The federal wage gap is slightly better than the gap for all employees in the US – federally employed women earn 89 cents for every dollar men earn, instead of 77 cents. I know, winning!
The Equal Employment Opportunity Commission (EEOC) and the Office of Personnel Management (OPM) released a joint memorandum Tuesday committing to “ensure the most rigorous possible enforcement of our federal equal pay laws,” as the Washington Post reports.
Representatives from EEOC and OPM are working with the Government Accountability Office (GAO) “to identify the reasons for this wage gap and ways to close it.” The GAO says 7 cents of the 11 cent wage gap still can’t be explained after controlling for factors like occupation, experience and education levels.
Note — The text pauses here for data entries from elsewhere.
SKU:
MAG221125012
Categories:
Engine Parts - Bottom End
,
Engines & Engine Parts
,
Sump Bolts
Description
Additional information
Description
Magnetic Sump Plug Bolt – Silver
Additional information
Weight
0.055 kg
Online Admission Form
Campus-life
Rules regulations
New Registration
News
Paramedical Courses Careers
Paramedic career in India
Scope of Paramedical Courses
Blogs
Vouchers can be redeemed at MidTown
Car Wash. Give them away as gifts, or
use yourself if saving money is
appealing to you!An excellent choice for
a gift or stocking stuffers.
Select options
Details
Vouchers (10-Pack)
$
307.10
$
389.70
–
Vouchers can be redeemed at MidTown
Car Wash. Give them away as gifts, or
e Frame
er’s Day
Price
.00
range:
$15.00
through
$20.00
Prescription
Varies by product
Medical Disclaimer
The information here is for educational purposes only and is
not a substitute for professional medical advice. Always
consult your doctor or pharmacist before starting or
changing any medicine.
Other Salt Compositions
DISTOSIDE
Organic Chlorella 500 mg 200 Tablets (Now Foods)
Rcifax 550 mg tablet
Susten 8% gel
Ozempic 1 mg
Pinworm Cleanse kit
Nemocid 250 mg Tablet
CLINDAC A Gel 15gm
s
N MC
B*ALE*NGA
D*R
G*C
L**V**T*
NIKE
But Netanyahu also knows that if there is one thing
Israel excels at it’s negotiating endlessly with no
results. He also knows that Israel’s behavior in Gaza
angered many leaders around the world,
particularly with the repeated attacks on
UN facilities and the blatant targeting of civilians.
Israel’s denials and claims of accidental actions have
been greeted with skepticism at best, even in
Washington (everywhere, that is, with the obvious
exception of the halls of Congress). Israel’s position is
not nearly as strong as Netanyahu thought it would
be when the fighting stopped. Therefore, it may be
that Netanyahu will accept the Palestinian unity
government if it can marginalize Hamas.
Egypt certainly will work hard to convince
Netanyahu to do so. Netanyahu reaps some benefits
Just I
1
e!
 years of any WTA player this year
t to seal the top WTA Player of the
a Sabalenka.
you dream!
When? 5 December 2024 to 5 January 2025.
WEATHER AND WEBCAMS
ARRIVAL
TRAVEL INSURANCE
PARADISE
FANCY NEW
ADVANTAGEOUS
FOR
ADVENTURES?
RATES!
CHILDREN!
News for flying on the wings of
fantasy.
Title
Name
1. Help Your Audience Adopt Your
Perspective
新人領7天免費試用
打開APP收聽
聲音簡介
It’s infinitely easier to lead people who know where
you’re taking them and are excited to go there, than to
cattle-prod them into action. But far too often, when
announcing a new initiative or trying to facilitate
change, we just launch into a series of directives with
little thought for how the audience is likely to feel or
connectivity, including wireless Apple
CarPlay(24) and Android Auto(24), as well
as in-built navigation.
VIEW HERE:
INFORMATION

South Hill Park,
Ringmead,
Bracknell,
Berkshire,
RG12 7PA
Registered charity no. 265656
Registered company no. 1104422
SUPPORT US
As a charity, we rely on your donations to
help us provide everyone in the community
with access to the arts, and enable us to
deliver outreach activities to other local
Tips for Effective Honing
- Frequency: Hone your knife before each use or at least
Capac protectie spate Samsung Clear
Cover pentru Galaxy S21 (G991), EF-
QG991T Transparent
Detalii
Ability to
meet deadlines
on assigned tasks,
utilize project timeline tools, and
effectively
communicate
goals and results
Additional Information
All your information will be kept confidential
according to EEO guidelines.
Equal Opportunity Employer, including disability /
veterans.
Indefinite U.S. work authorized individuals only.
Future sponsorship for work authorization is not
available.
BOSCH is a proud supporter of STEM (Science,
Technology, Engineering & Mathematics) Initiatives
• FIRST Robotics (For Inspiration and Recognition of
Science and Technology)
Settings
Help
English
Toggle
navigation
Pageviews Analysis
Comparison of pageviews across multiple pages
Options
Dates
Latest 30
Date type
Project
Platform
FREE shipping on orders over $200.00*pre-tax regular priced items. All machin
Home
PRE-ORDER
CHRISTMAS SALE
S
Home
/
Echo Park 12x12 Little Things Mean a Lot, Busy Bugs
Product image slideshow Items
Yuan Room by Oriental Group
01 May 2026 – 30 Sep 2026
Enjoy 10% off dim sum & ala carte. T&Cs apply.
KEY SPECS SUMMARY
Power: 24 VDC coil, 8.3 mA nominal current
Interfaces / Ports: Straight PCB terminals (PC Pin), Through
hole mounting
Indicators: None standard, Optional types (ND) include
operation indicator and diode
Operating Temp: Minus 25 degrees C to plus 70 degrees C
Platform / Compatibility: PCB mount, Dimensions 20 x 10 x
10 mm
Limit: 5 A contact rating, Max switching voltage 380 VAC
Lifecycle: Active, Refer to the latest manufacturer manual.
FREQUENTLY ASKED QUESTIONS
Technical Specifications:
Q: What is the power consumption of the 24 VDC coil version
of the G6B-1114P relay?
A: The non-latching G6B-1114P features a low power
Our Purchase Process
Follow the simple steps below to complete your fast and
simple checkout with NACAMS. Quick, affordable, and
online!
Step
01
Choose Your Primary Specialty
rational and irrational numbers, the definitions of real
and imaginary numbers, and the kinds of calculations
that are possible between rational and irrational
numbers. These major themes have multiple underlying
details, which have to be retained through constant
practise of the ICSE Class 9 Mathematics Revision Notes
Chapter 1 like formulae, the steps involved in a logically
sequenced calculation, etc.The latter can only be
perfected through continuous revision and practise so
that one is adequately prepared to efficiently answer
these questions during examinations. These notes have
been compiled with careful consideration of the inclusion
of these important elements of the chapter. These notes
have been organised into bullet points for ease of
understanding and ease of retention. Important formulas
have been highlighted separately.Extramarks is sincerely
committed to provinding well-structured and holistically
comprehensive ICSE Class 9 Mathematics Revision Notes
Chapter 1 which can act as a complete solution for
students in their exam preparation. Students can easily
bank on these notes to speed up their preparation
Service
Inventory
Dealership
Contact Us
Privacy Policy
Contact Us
So we’re talking about plain old gender discrimination in federal employment, even when we factor out the different careers men and women are socialized to pursue as well as discrimination in school and past job opportunities.
A focus on closing the federal gender wage gap could be a huge win in a number of ways. Obviously female federal employees stand to benefit, but so do private sector workers if companies learn from the government’s example.
While the Obama administration has been criticized for slow action on a lot of key progressive issues related to gender and sexuality, they have moved government agencies to take positive actions for federal employees. These wins, like new guidelines protecting transgender federal employees, are less flashy than overturning DOMA or Don’t Ask Don’t Tell, but certainly important. A focus on equal pay by the federal government is another victory.